This post is part of a new series designed to help developers who are just starting out understand some basics and how they relate to WordPress. This post is about FTP including its cousin the secure version (SFTP), and will attempt to explain the difference between the two and why they matter if you’re developing a WordPress site.

What is FTP?

FTP stands for File Transfer Protocol and has been around since 1971. Yes, people actually used computers way back then, but not a large percentage of the population like today. It’s a standard network protocol and it’s used to transfer files from one host to another over a TCP based network like the internet.  In case you ever play Jeopardy, TCP stands for Transmission Control Protocol.

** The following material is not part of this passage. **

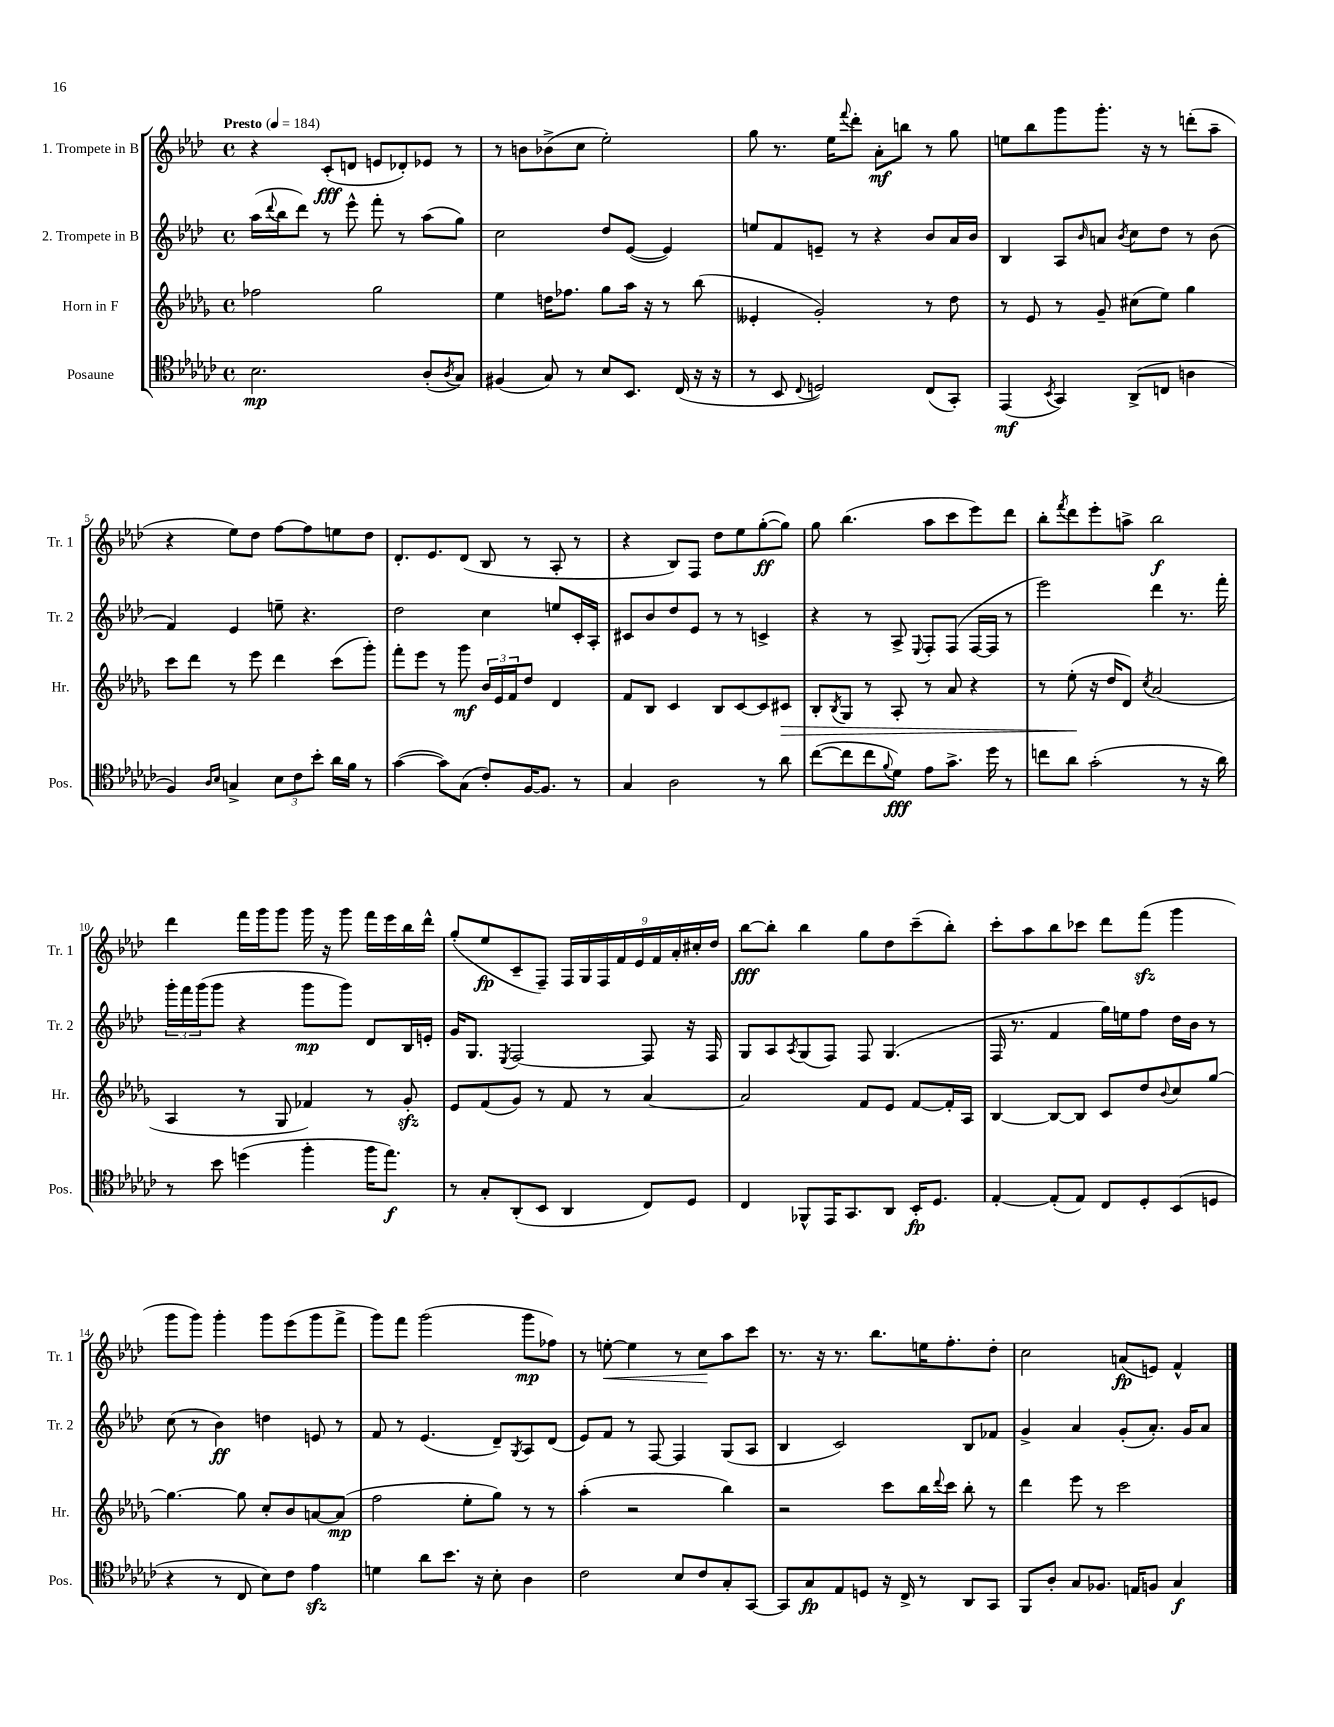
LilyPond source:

FTP Client-Server Architecture

FTP was built on a client-server architecture and is still in use today. It uses separate control and data connections between the client (e.g. user or developer) and the server (e.g. host). In most cases, FTP users authenticate themselves using a username/password (although they can connect anonymously if the server allows it).

Securing FTP with TLS/SSL

To encrypt the content, FTP is often secured via SSL/TLS which we talked about in a previous article and it’s called FTPS in this case, which stands for File Transfer Protocol Secure. This is also referred to as FTP Secure, FTP-SSL, and FTP-ES. This is different from SFTP though, and we’ll get to that later after we have a good grasp on what FTP is.

FTP Clients

To connect with FTP, users typically use a client. Back in the old days, these were command-line-driven, but nowadays, there are many that feature a nice, easy-to-use graphical interface. Most modern web browsers can even retrieve files hosted on FTP servers. The more common, and arguably better practice, is to use one of the popular FTP clients such as FileZilla, Cyberduck (my favorite), Transmit (OSX only), or WinSCP. There are many other good options and too many to mention.

Understanding SFTP

Now, you might be saying to yourself… “I get what FTP is, what’s the deal with SFTP?” SFTP stands for SSH File Transfer Protocol. SSH stands for Secure Shell and is different from the SSL/TLS protocols which are used in FTPS. It’s also different from FTP over SSH, which is the process of tunneling FTP through an SSH connection.

So, we now know that SFTP is FTP secured via SSH protocol rather than SSL/TLS. Unlike FTP, it is more secure since it encrypts both commands and data, preventing passwords and sensitive info from being transmitted openly over a network connection. SFTP is also packed-based instead of text-based like FTP, which means it’s sending binaries rather than commands. By sending less actual data, it’s not only more secure but also faster than FTP. That’s an added bonus.

Built-in Security

Because file transfers are performed in-line over the main control connection (as opposed to opening and using a separate one like FTP), this means there’s only one secure connection, protected by firewalls. SFTP is inherently secure and there is no version that isn’t secure, so this also differs from FTP that has both secure and non-secure versions. You also cannot turn off the encryption using AUTH commands like you can with FTP in some instances.

Better Analytics

Finally, SFTP typically has better analytics. It’s able to deliver more data about the files such as permissions, date, time, size, and more. These are things not normally available via FTP, and that’s because the protocol is more robust for SFTP. Here at Pagely, we run everything fast and secure via SFTP, so just check to make sure your client supports it before trying to connect.

In conclusion, while FTP remains widely used, SFTP offers enhanced security, faster transfer speeds, and more robust analytics. By leveraging the SSH protocol, SFTP encrypts both commands and data, ensuring the confidentiality and integrity of your file transfers. If you’re developing a WordPress site, we encourage you to embrace the secure and efficient capabilities of SFTP.